なお、図には示されていないが、従動ギア182が設けられた軸とガイドフラップ50との間には、滑りクラッチが設けられている。この滑りクラッチにより、軸の回転がガイドフラップ50に伝達される。滑りクラッチは、所定トルク以上の負荷を受けることによりクラッチ板が滑って駆動力伝達が切断されるものである。図4に示したように、ガイドフラップ50は、第1の位置と第2の位置との間で揺動されるものであり、ガイド部材等に当接することにより各位置を超えて回動されないように規制されている。したがって、ガイドフラップ50が第1の位置又は第2の位置となった後は、ガイドフラップ50の回転が規制されることにより滑りクラッチが滑って、ガイドフラップ50が第1の位置又は第2の位置に静止された状態で、従動ギア182が設けられた軸は更に回転可能である。また、伝達ギア180から従動ギア182までのギア構成は特に限定されるものではなく、伝達ギア180から各従動ギア182までの距離に応じて、伝達ギアの数や径は適宜変更可能である。

★ ★ ★ ★ ★ ★ ★

> _作業指示 1_
滑りクラッチの文章を読んで、次の質問に答えてください。
(a) 滑りクラッチは、どことどこの間に設けられていますか。
(b) ガイドフラップ50は、何に当たることで各位置を超えて回らないようにされていますか。
(c) 伝達ギアの数や径は、何に応じて変えられますか。
> _作業指示 2_
滑りクラッチの文章の最後の文のあとから、文章を書き足してください。

★ ★ ★ ★ ★ ★ ★

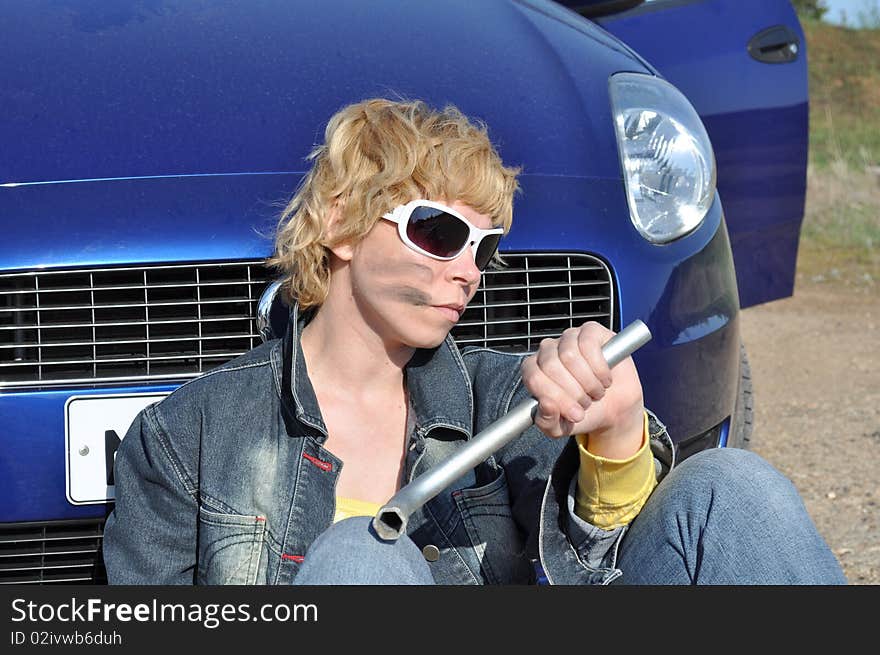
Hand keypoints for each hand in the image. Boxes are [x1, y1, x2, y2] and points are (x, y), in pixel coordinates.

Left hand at [520, 322, 644, 457]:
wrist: (614, 407)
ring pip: (570, 355)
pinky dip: (600, 368)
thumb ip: (547, 422)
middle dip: (573, 392)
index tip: (576, 414)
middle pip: (551, 366)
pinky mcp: (590, 331)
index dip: (556, 397)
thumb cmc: (583, 413)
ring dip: (589, 382)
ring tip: (595, 392)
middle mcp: (547, 351)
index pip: (534, 378)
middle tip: (586, 403)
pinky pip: (588, 344)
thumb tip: (546, 405)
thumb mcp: (561, 428)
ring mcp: (568, 338)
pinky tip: (605, 379)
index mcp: (533, 372)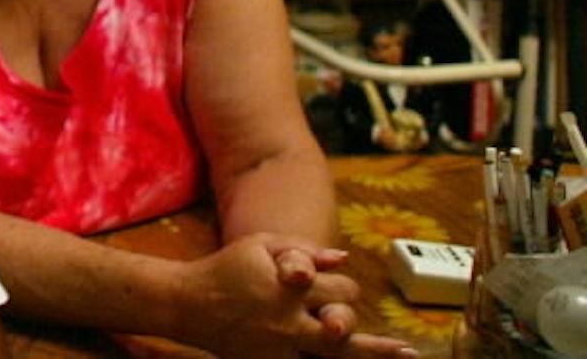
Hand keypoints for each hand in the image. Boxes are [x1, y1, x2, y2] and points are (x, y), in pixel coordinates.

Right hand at [177, 235, 415, 357]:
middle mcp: (289, 319)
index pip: (341, 289)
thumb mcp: (259, 245)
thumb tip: (344, 259)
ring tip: (405, 356)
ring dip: (370, 355)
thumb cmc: (229, 268)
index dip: (345, 286)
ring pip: (335, 356)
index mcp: (290, 287)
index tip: (336, 286)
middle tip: (398, 345)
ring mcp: (281, 346)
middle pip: (344, 326)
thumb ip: (302, 249)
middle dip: (364, 329)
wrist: (189, 304)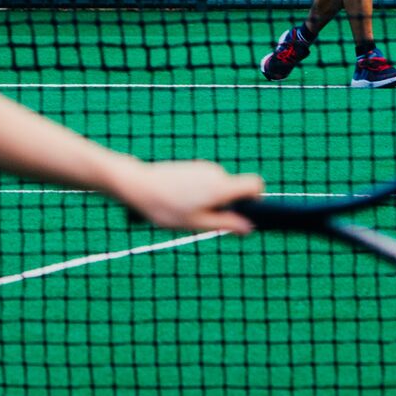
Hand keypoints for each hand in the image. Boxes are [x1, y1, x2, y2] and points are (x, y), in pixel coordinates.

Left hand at [117, 159, 265, 233]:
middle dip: (228, 205)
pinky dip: (201, 194)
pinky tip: (179, 202)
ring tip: (186, 211)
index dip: (257, 199)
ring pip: (220, 187)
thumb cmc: (166, 208)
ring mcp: (204, 167)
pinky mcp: (193, 167)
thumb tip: (248, 228)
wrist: (138, 185)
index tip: (245, 213)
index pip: (256, 184)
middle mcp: (217, 172)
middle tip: (205, 220)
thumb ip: (225, 224)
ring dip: (212, 201)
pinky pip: (207, 182)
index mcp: (222, 187)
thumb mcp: (197, 223)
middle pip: (236, 189)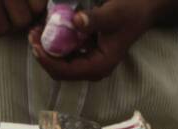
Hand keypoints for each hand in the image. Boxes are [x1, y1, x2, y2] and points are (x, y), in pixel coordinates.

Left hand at [29, 0, 168, 81]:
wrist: (144, 8)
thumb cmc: (131, 11)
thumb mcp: (113, 13)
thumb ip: (94, 20)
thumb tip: (76, 22)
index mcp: (99, 66)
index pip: (65, 71)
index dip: (46, 59)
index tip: (35, 41)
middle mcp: (93, 69)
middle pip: (59, 70)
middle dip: (44, 53)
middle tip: (33, 33)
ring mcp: (90, 62)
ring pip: (61, 62)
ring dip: (48, 47)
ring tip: (38, 28)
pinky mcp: (88, 53)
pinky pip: (67, 52)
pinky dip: (57, 42)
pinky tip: (51, 27)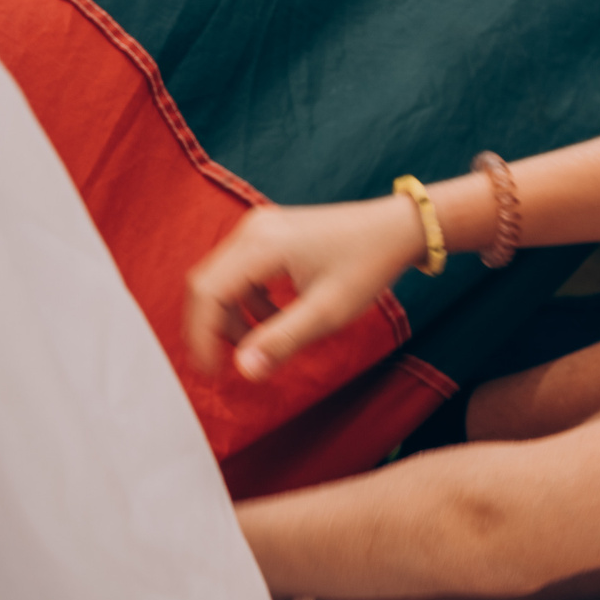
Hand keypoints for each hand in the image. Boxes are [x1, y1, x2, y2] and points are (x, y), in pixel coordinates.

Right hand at [184, 197, 420, 382]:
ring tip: (265, 341)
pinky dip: (248, 300)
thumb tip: (244, 370)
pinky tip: (276, 317)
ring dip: (233, 316)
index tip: (213, 372)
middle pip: (207, 285)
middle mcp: (254, 229)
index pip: (206, 293)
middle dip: (213, 328)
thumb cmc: (369, 264)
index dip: (201, 337)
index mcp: (262, 245)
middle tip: (229, 363)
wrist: (398, 228)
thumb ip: (282, 340)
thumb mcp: (328, 311)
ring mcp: (261, 227)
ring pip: (222, 279)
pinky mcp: (271, 233)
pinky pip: (240, 271)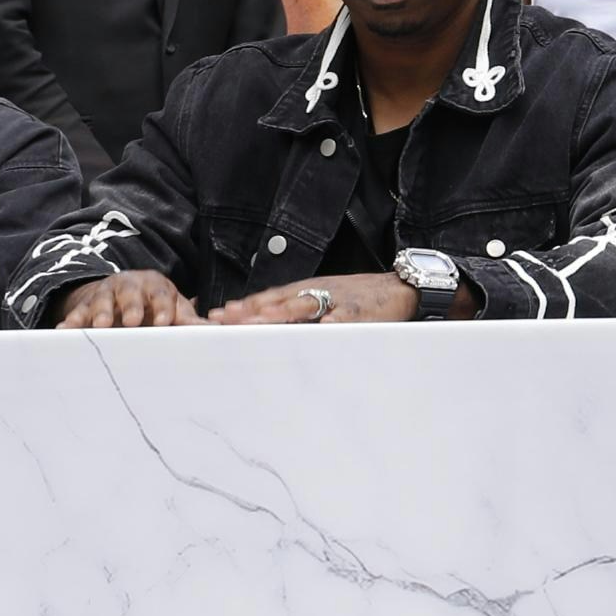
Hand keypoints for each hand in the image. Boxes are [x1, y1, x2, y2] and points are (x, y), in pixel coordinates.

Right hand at [58, 268, 199, 328]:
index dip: (164, 307)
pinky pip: (77, 313)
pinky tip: (64, 332)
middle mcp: (129, 285)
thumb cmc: (153, 305)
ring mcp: (105, 294)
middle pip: (130, 293)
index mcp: (155, 285)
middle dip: (132, 306)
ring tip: (102, 325)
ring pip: (102, 300)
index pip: (162, 294)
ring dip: (101, 312)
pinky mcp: (85, 305)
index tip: (164, 322)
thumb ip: (189, 320)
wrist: (121, 292)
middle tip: (132, 321)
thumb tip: (218, 329)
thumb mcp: (172, 308)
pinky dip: (71, 322)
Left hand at [211, 274, 418, 324]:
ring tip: (258, 322)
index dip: (243, 307)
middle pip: (278, 301)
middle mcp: (317, 292)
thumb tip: (264, 320)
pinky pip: (341, 317)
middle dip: (251, 311)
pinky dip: (330, 321)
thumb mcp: (324, 297)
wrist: (398, 287)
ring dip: (279, 314)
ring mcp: (337, 300)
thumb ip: (297, 309)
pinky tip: (318, 328)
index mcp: (306, 291)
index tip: (217, 316)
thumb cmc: (359, 298)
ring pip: (303, 306)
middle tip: (225, 321)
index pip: (268, 298)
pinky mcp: (358, 311)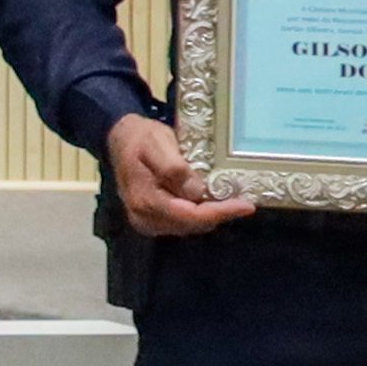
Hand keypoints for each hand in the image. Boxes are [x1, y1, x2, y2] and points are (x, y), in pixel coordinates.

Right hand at [106, 111, 252, 237]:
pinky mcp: (151, 220)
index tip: (246, 206)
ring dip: (209, 215)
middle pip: (191, 225)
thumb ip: (174, 169)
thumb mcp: (157, 144)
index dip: (220, 213)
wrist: (120, 139)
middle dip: (217, 214)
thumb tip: (196, 192)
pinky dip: (199, 215)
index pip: (189, 216)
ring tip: (229, 200)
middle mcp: (144, 217)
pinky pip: (181, 223)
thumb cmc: (140, 139)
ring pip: (188, 226)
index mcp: (145, 201)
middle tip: (241, 201)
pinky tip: (208, 201)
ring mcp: (146, 221)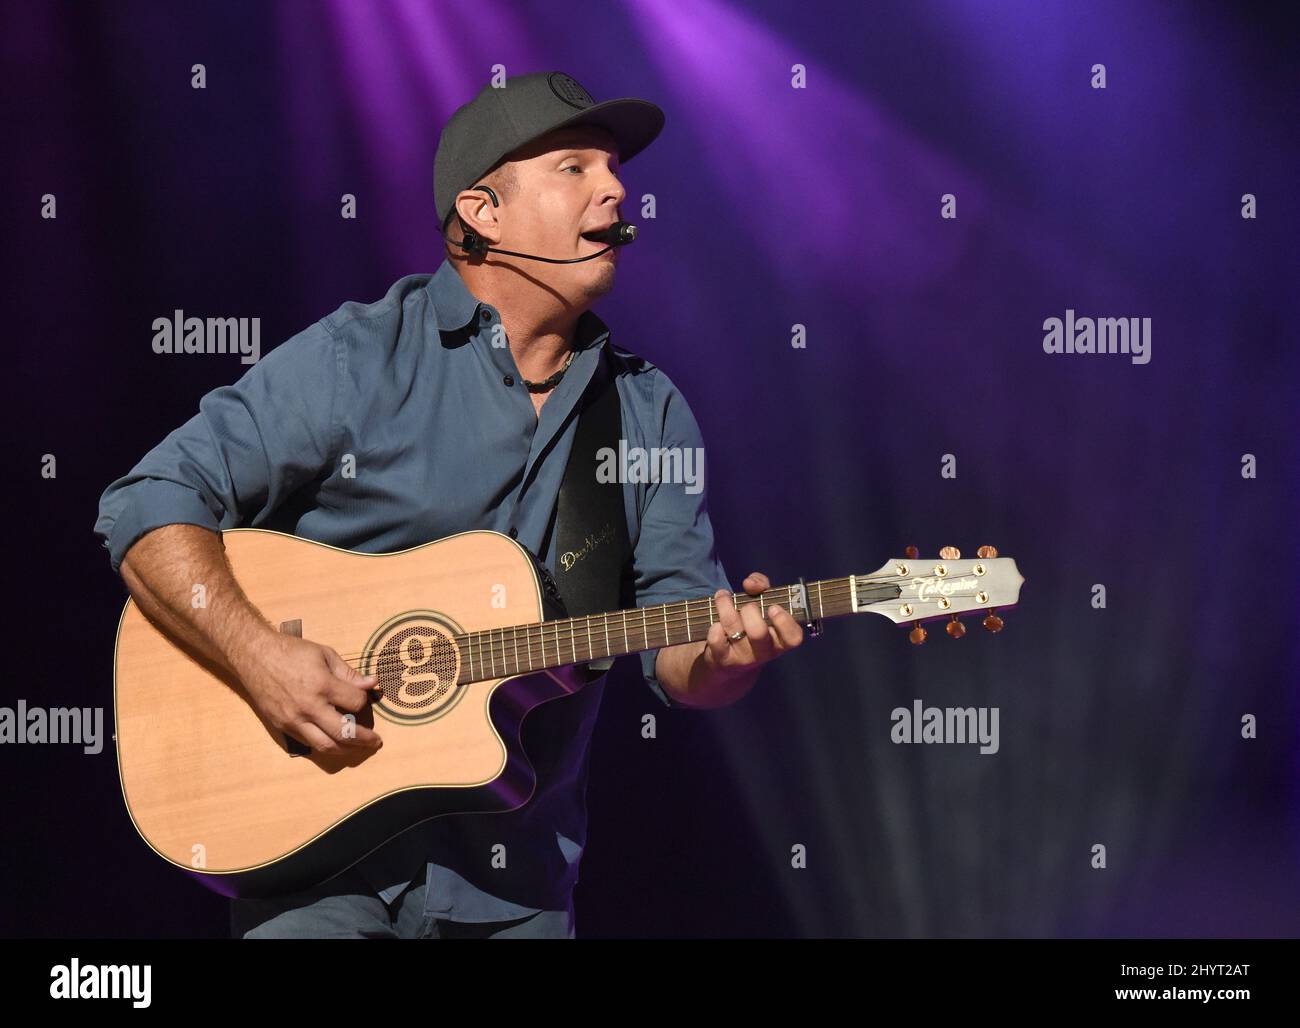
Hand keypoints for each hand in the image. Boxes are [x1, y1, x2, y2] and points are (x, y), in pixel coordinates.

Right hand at [233, 631, 382, 755]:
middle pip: (343, 733)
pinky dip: (325, 744)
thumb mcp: (324, 654)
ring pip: (325, 745)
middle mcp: (309, 707)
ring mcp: (294, 720)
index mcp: (322, 685)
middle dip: (364, 740)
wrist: (254, 656)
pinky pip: (308, 743)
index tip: (365, 697)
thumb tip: (372, 683)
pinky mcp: (282, 726)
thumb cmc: (292, 651)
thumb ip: (349, 673)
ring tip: (359, 748)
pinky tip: (335, 741)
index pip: (355, 703)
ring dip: (346, 750)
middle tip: (376, 742)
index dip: (364, 701)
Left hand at [702, 572, 804, 677]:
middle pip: (758, 632)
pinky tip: (716, 623)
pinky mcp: (723, 660)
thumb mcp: (761, 603)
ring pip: (734, 629)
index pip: (793, 638)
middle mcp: (764, 653)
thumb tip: (750, 583)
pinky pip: (717, 639)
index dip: (784, 622)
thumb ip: (761, 586)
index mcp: (780, 640)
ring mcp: (743, 659)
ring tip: (722, 596)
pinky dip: (715, 626)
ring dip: (725, 606)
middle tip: (746, 605)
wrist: (727, 660)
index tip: (773, 607)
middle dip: (749, 610)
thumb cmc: (749, 624)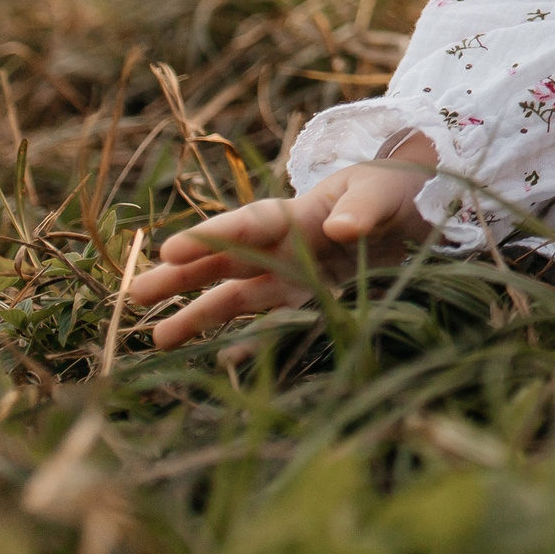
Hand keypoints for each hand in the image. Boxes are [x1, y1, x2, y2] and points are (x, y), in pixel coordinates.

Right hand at [126, 137, 435, 350]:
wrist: (420, 209)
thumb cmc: (395, 190)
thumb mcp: (384, 192)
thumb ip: (364, 209)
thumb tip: (341, 227)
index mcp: (297, 213)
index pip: (246, 225)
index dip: (209, 237)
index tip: (167, 250)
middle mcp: (285, 246)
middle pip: (225, 262)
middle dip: (180, 277)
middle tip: (134, 295)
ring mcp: (294, 275)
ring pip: (237, 296)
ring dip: (198, 316)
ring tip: (156, 340)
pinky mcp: (310, 300)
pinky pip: (271, 323)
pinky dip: (247, 343)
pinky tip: (221, 363)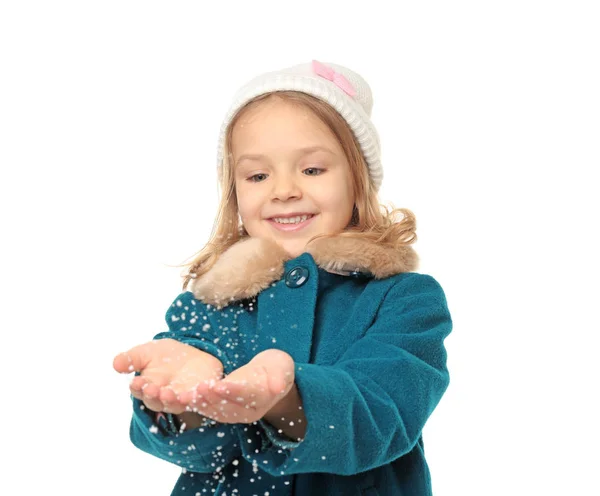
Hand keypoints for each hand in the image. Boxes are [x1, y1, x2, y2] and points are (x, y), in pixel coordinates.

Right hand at [113, 338, 223, 414]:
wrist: (192, 355)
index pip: (140, 391)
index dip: (138, 388)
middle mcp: (164, 398)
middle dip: (154, 396)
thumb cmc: (164, 356)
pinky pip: (200, 400)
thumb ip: (132, 359)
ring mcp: (182, 399)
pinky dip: (198, 397)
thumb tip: (115, 363)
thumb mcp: (148, 352)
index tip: (136, 382)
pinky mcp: (200, 396)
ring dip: (173, 401)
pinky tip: (197, 391)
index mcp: (148, 388)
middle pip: (157, 402)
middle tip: (152, 389)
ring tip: (171, 394)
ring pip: (177, 405)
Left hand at [179, 348, 295, 424]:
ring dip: (202, 404)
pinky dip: (197, 404)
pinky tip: (184, 398)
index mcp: (264, 399)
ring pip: (217, 411)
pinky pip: (210, 410)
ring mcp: (235, 414)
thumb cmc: (276, 369)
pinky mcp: (223, 411)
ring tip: (188, 395)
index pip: (248, 395)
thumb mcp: (282, 368)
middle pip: (230, 407)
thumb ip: (280, 377)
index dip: (234, 390)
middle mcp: (249, 412)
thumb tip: (279, 387)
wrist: (271, 377)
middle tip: (200, 388)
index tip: (221, 384)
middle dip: (214, 398)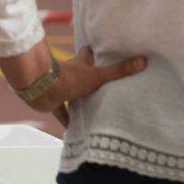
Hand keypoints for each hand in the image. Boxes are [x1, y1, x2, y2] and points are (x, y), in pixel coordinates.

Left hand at [26, 46, 145, 127]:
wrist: (40, 88)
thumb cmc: (68, 78)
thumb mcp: (97, 75)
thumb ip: (118, 71)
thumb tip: (142, 61)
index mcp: (80, 64)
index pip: (88, 54)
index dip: (95, 54)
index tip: (104, 55)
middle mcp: (70, 74)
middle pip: (81, 73)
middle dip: (90, 79)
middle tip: (103, 87)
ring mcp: (60, 87)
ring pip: (71, 93)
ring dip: (79, 100)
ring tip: (93, 109)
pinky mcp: (52, 101)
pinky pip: (61, 112)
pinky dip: (66, 119)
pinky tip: (72, 129)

★ ★ ★ ★ ★ ★ ★

> _作業結果 1_
(a) 従動ギア182が設けられた軸とガイドフラップ50との間
(b) ガイド部材等
(c) 伝達ギア180から各従動ギア182までの距離

> _作業結果 2_
以下、本画像読取装置1による画像読取りの動作について説明する。画像読取装置1は、FBSとして使用することも、ADF3を使用することも可能であるが、FBSの使用は本発明に特に関連しないので詳細な説明は省略する。ADF3を使用する場合には、原稿カバー4を原稿載置台2に対して閉じた状態とする。原稿カバー4の開閉は、原稿載置台2に設けられたセンサ等により検出され、原稿カバー4が閉じられるとADF3が使用可能となるように制御されている。そして、給紙トレイ30に読取るべきn枚の原稿Gnが載置される。ここに、上記符号Gnは原稿を示し、上記符号nは原稿枚数を示しており、以下、ページ番号の小さい順にG1,G2,・・・,Gnのごとく各原稿を表す。原稿Gnは、表面及び裏面のうち、ページ番号の小さいページ(即ち、前ページ)の紙面(以下「第1面」と称する。)が上側、ページ番号の大きいページ(即ち、第1面の次のページ)の紙面(以下「第2面」と称する。)が下側となるように、所謂フェイスアップにして給紙トレイ30に載置される。また、原稿Gnは1枚であっても複数枚であってもよいが、本実施の形態では、複数枚として説明する。例えば、同じサイズの複数枚の原稿Gnの画像読取りを行う場合には、上記複数枚の原稿Gnは、第1枚目の原稿G1の第1面が上向きとなるように、すなわちフェイスアップで重ね揃えて給紙トレイ30に載置される。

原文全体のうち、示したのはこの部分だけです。